L’America e le sue alleanze
Il documento annuale sulla sicurezza nazionale, pubblicato dall’attuale presidenza nello scorso dicembre, dimostra che Trump e il suo stato maggiore hanno della sicurezza americana una concezione globale; e dal testo emerge continuamente la sensazione che gli Stati ambiziosi e poco inclini ad accettare la leadership americana debbano essere trattati come potenziali nemici.
È difficile immaginare che un uomo animato da questi sentimenti voglia rinunciare alle numerose basi militari (parecchie decine nei cinque continenti) che ha ereditato dai suoi predecessori.

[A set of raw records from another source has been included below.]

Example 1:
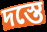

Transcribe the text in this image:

দস্তে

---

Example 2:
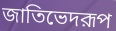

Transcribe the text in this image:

জাতিভেদরূপ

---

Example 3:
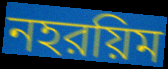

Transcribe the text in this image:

নহরয়িম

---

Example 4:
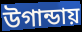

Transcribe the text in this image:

উগান্ডায়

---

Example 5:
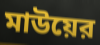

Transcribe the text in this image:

মাউয়েরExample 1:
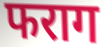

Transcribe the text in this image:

फराग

Ma queste basi sono state create in un’epoca in cui il Paese ospitante e il Paese ospitato avevano interessi comuni e, nelle grandi emergenze, gli stessi nemici.

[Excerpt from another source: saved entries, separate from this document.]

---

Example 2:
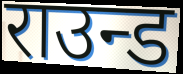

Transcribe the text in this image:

राउन्ड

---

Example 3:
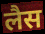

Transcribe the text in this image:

लैस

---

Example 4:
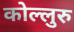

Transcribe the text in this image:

कोल्लुरु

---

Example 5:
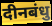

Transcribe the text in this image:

दीनबंधु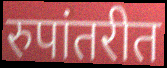
रुपांतरीतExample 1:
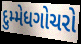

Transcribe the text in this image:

દુમ્મેધગોચરો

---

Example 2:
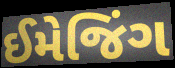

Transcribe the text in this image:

ઈમેજિંગ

Possono avere interessi comuni, soprattutto dopo la fine della Guerra fredda, se Trump continuerà a trattare le regole multilaterali del commercio internazionale come le sbarre di una prigione che il suo Paese deve spezzare? Trump risponderebbe, come a Davos, vantando le ricadute della sua riforma fiscale e sostenendo che quando l’America cresce, tutti crescono. Ma nella realtà tutti crescono insieme soltanto se ogni Paese, perseguendo i propri obiettivi, è consapevole delle esigenze di coloro con cui deve raggiungere un’intesa. Come negli anni Trenta il protezionismo può soltanto generare nuovi protezionismi.
In ultima analisi il problema è anzitutto americano. Tocca agli elettori degli Stati Uniti decidere se dietro le strategie di Trump non si nasconda la prospettiva di un progressivo declino del loro Paese e se non sia interesse dell’America correggere la rotta.